== TASK DETAILS ==
Each line of the records that holds the word "filter" should be copied out.

AVAILABLE DATA START

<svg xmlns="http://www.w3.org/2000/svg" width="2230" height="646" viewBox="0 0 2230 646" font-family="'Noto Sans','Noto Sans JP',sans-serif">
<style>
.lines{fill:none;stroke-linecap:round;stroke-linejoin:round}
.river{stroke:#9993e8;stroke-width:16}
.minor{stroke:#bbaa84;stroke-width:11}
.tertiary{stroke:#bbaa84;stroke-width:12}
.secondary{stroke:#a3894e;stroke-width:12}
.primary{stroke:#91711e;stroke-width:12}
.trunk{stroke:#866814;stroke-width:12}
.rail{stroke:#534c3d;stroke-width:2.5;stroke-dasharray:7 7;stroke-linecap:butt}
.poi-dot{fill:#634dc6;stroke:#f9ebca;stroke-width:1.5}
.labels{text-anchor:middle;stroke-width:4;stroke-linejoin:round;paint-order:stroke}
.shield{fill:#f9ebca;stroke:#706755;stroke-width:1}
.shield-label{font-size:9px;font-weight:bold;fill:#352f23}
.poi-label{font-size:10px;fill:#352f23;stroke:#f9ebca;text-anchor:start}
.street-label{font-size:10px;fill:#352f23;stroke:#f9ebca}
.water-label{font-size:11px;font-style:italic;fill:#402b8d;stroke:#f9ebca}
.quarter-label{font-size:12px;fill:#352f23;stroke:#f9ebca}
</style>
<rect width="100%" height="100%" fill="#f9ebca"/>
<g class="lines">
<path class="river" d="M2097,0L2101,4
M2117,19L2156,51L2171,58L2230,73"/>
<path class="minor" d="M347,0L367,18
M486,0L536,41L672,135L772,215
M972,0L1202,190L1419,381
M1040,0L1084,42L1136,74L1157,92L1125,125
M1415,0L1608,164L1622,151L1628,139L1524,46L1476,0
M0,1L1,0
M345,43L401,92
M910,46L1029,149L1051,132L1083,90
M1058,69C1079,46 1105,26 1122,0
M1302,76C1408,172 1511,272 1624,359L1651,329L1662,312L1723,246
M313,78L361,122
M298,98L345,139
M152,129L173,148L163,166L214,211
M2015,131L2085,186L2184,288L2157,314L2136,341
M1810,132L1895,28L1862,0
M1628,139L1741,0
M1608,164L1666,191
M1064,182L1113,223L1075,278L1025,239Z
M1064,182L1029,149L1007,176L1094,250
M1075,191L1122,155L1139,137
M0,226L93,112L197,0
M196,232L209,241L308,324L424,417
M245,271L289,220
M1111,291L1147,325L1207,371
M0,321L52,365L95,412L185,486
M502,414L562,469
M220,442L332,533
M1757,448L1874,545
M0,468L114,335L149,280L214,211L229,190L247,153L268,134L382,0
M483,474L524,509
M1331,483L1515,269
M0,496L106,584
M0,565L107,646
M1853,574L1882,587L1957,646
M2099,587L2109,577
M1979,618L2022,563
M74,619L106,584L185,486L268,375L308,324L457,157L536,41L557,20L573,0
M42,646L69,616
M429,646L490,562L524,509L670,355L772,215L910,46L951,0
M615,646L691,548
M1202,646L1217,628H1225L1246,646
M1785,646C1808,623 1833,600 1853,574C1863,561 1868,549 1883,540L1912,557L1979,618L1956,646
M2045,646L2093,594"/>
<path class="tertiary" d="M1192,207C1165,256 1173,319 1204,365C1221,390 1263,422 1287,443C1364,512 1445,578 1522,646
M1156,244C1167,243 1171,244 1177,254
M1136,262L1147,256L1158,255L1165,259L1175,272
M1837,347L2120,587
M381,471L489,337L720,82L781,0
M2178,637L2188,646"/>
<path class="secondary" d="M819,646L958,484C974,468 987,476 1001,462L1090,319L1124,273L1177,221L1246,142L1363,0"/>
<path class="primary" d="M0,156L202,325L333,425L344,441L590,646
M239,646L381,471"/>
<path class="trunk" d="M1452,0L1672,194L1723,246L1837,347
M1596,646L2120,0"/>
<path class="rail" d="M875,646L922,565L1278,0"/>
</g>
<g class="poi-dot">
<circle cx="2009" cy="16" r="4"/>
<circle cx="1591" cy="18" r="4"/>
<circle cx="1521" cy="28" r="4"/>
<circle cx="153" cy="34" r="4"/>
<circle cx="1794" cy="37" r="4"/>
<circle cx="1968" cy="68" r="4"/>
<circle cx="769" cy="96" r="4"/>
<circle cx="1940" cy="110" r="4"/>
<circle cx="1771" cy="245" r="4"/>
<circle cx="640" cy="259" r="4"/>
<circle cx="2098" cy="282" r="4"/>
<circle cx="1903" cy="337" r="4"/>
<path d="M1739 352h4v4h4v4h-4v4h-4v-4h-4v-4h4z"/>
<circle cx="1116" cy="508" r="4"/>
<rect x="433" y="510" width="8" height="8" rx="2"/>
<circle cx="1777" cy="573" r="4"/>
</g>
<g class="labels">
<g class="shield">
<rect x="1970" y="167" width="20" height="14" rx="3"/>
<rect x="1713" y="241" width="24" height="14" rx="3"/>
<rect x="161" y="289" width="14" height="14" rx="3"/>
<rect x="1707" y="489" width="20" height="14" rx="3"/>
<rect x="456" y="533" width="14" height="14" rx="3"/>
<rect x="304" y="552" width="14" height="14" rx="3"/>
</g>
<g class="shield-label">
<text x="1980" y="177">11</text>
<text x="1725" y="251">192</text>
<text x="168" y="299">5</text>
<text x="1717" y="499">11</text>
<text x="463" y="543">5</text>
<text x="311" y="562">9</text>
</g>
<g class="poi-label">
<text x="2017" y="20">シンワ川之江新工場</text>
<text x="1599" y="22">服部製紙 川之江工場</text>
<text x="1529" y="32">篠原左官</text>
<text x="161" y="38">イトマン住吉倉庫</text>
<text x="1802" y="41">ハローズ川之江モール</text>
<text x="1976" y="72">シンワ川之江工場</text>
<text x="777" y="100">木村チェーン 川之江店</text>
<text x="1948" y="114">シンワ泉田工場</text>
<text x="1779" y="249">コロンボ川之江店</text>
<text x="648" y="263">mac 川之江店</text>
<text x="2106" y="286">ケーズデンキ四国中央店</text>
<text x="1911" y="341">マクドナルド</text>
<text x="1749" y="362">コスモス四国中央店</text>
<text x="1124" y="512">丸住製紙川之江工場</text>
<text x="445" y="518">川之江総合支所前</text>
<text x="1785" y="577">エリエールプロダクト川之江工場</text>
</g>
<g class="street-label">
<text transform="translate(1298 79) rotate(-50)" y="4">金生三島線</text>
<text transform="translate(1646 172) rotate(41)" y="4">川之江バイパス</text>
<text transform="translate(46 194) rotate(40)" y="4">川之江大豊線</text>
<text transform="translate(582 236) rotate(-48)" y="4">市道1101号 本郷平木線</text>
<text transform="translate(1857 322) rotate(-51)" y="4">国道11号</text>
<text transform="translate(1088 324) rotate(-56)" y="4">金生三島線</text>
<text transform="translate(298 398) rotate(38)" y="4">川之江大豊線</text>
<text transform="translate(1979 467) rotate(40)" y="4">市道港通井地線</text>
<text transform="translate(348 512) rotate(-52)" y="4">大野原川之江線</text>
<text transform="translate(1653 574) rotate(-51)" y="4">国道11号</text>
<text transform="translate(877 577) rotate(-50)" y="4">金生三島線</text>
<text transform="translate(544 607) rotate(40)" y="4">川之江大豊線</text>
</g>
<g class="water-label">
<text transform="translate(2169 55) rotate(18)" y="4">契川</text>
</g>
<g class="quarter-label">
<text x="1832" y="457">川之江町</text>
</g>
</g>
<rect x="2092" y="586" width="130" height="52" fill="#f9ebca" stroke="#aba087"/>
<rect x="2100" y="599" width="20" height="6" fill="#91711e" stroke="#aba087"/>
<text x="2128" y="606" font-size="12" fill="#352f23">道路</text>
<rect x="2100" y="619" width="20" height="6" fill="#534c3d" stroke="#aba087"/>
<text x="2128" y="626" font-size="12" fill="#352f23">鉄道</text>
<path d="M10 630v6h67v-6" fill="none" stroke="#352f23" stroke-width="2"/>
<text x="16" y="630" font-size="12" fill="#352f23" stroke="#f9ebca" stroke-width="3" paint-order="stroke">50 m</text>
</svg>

AVAILABLE DATA END
AVAILABLE DATA START

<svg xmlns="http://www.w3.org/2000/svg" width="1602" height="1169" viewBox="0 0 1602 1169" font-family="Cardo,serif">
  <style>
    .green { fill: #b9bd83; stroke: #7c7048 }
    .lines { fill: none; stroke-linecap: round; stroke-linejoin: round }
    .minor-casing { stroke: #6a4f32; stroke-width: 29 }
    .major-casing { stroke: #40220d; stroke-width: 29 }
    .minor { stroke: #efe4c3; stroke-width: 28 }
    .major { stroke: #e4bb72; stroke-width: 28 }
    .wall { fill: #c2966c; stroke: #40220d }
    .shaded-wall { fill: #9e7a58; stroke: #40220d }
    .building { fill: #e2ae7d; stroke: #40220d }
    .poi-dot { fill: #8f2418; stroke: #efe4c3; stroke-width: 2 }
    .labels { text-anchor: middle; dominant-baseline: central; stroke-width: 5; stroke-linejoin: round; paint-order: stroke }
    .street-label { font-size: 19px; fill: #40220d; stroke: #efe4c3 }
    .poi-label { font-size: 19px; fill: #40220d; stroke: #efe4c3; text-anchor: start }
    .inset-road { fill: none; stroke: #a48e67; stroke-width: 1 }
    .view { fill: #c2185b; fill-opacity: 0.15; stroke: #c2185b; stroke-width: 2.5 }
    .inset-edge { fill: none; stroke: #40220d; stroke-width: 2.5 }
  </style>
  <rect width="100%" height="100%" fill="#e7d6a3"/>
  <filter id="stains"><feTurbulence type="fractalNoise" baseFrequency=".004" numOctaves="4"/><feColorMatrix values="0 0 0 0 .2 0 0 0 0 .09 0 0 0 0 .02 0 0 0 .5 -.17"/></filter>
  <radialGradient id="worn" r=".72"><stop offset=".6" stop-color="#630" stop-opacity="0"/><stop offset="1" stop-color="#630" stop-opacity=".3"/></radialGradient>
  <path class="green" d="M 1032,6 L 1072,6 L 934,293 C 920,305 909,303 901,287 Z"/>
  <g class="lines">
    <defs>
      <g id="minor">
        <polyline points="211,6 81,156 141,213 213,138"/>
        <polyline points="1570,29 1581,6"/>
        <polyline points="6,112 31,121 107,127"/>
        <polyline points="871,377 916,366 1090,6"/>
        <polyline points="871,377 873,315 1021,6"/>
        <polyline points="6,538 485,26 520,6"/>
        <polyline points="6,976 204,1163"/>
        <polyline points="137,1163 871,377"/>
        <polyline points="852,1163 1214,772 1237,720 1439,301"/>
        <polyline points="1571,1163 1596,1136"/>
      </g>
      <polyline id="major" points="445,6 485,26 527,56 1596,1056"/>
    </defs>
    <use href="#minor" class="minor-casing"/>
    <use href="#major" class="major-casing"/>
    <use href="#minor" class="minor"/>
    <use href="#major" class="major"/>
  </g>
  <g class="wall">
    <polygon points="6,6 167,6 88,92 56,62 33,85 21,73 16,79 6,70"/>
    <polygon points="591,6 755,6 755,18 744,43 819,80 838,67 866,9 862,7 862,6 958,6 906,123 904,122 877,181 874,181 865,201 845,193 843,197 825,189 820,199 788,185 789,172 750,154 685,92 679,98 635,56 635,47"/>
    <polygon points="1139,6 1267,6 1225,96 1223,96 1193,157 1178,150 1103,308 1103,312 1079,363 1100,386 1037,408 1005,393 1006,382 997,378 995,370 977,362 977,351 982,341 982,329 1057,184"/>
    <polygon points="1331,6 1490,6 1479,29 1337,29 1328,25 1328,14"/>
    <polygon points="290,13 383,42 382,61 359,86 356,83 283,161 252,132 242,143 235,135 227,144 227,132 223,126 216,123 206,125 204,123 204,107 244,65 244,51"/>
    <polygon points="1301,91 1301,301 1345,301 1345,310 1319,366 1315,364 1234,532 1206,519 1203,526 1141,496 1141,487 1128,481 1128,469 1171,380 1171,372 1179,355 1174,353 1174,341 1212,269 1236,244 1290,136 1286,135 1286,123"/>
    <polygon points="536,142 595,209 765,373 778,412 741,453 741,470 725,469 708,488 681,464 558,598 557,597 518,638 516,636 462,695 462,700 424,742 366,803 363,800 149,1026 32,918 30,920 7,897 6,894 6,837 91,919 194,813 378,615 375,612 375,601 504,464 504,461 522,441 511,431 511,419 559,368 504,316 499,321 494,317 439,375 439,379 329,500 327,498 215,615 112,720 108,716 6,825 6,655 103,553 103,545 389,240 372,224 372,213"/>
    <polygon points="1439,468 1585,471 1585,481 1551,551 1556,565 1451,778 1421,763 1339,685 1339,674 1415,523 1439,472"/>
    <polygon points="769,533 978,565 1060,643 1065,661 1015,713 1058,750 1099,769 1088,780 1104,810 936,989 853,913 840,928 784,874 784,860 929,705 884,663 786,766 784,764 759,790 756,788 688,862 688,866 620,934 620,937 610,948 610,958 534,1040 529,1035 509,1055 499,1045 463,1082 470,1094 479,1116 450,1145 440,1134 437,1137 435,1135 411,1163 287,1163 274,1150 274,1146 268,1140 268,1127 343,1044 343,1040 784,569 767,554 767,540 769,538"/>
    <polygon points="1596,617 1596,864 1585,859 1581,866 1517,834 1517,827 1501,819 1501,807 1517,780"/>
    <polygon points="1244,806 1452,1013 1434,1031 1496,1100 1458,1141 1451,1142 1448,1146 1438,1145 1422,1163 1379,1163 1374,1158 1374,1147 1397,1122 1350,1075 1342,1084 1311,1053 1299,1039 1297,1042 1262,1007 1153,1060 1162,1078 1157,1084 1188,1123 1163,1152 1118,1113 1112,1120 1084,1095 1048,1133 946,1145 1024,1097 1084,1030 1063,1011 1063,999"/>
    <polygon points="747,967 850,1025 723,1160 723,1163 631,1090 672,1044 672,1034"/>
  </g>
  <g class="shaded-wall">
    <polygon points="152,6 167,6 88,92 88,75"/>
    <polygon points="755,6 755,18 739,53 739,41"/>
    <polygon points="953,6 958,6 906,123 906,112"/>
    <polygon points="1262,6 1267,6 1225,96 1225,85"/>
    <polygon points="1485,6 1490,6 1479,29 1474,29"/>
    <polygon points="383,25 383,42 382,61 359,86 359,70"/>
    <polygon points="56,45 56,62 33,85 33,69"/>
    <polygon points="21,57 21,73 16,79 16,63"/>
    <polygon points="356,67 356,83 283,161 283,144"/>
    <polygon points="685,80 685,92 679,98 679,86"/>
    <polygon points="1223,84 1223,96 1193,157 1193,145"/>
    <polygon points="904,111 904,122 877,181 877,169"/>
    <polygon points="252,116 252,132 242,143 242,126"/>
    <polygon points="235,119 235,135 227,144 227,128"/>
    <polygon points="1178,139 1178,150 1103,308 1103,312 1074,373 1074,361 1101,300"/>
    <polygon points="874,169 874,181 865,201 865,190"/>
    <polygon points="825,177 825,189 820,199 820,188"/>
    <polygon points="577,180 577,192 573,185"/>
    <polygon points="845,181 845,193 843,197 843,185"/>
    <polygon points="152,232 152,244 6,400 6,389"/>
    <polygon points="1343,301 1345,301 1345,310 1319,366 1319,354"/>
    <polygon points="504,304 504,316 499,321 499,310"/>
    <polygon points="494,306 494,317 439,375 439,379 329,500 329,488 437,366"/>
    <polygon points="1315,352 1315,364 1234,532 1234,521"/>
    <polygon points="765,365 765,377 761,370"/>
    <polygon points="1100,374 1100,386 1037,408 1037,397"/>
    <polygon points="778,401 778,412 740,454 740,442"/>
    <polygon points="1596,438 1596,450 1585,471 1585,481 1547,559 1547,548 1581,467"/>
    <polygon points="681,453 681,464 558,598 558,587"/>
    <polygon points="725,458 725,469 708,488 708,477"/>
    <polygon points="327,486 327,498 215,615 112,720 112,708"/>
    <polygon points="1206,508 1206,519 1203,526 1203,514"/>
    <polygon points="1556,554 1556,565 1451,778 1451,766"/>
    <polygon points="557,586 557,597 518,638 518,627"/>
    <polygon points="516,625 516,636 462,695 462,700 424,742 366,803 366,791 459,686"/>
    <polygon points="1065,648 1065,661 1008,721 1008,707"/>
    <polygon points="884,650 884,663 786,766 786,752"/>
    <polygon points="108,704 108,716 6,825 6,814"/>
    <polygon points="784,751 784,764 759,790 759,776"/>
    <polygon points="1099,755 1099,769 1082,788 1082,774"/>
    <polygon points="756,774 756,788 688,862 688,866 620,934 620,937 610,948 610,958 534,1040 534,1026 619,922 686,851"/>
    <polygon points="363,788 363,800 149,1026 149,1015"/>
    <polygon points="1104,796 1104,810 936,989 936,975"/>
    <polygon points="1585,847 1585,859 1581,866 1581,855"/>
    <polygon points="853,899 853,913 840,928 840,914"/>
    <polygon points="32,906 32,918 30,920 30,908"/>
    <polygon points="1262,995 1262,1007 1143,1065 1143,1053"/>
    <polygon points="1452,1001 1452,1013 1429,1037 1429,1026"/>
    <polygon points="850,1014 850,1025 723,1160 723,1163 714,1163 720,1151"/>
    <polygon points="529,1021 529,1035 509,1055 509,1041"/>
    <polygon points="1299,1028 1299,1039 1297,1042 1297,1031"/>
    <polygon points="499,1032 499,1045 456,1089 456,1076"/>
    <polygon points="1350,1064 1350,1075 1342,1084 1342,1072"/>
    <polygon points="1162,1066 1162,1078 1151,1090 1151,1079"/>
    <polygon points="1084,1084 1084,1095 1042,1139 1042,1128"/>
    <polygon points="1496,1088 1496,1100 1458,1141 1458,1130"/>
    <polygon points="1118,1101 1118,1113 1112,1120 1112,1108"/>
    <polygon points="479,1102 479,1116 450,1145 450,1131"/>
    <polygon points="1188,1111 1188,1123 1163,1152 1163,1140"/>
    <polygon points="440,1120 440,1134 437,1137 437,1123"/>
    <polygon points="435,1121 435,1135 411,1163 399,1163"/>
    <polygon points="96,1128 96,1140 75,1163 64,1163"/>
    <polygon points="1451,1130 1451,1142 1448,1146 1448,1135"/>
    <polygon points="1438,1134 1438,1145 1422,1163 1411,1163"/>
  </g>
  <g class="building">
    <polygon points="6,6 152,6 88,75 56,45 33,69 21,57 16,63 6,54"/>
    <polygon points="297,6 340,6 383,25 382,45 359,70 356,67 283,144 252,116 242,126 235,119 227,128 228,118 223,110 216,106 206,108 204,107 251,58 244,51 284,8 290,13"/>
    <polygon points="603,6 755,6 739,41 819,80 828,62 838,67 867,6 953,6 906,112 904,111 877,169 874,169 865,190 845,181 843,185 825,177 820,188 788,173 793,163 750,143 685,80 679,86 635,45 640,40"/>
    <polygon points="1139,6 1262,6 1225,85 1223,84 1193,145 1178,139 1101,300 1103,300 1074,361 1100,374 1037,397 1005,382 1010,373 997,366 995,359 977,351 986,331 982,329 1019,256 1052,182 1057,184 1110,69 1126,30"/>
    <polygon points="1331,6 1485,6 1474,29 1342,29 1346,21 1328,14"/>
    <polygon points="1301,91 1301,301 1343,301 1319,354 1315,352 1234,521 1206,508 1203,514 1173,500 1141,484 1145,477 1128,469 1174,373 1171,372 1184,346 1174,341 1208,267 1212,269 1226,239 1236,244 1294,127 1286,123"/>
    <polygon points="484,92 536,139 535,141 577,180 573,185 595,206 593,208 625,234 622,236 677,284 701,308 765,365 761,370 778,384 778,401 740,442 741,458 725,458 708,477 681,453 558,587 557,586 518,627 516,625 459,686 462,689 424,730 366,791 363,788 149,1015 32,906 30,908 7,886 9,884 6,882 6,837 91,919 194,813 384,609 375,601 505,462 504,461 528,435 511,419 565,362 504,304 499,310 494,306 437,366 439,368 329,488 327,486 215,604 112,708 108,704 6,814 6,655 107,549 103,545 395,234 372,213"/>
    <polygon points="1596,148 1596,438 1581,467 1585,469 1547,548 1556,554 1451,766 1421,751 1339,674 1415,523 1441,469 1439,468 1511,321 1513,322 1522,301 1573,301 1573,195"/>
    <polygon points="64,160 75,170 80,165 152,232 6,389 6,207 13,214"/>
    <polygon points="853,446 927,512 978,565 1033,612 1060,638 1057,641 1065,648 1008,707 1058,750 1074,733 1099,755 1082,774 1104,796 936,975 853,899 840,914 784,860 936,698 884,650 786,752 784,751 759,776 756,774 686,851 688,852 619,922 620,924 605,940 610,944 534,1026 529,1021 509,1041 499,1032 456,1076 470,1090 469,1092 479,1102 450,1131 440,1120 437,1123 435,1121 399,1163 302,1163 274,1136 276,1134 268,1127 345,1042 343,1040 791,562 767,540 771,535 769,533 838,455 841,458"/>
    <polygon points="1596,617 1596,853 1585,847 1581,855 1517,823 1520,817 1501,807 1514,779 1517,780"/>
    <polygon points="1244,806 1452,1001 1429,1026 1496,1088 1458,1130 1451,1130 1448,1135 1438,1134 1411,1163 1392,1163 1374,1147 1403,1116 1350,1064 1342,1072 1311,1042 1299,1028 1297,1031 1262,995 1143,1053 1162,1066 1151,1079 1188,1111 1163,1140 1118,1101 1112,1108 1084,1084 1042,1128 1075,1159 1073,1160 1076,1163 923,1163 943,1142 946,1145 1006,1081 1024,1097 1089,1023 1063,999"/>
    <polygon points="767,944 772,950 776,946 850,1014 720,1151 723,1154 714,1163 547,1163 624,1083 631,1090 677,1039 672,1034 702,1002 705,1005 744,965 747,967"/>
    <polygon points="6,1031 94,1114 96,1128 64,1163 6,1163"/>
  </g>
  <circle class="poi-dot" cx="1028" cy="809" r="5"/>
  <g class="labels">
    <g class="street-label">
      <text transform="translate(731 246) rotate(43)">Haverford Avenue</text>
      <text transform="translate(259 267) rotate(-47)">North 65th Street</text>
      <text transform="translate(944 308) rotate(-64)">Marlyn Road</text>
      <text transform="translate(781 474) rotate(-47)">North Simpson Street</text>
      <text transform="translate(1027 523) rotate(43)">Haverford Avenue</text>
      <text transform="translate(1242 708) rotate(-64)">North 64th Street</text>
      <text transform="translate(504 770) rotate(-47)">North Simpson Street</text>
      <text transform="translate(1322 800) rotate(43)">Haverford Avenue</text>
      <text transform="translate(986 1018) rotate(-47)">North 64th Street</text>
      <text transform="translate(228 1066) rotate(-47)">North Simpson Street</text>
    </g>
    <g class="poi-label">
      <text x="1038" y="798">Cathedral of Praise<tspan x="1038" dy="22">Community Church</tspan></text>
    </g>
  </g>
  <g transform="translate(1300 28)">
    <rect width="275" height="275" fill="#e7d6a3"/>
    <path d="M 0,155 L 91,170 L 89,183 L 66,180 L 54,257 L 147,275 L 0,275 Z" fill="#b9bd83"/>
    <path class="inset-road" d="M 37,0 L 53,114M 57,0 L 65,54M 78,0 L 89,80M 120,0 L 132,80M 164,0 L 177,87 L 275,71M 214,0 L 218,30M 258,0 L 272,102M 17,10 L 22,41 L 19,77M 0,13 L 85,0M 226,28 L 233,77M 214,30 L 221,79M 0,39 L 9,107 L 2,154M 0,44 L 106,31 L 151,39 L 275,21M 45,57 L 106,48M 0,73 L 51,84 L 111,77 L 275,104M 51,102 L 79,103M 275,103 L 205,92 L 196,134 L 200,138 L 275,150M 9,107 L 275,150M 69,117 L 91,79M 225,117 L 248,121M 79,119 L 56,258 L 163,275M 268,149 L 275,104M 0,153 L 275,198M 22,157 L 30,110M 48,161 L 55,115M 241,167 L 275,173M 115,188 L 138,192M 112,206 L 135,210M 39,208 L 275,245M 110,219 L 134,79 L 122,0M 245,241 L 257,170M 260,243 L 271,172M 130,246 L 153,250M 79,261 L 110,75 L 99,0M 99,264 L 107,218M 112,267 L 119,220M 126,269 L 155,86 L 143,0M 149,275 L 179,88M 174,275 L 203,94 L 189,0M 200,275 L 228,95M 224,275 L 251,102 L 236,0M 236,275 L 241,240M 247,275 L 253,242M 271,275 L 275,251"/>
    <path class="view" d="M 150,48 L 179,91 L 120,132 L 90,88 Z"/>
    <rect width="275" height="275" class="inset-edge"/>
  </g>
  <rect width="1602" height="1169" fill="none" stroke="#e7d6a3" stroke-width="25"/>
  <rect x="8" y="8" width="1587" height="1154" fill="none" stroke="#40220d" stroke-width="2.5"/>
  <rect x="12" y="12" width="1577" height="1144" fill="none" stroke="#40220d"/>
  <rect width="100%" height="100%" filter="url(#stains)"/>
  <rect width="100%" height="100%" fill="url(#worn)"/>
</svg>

AVAILABLE DATA END

== WRITTEN RESPONSE ==
  <filter id="stains"><feTurbulence type="fractalNoise" baseFrequency=".004" numOctaves="4"/><feColorMatrix values="0 0 0 0 .2 0 0 0 0 .09 0 0 0 0 .02 0 0 0 .5 -.17"/></filter>
  <rect width="100%" height="100%" filter="url(#stains)"/>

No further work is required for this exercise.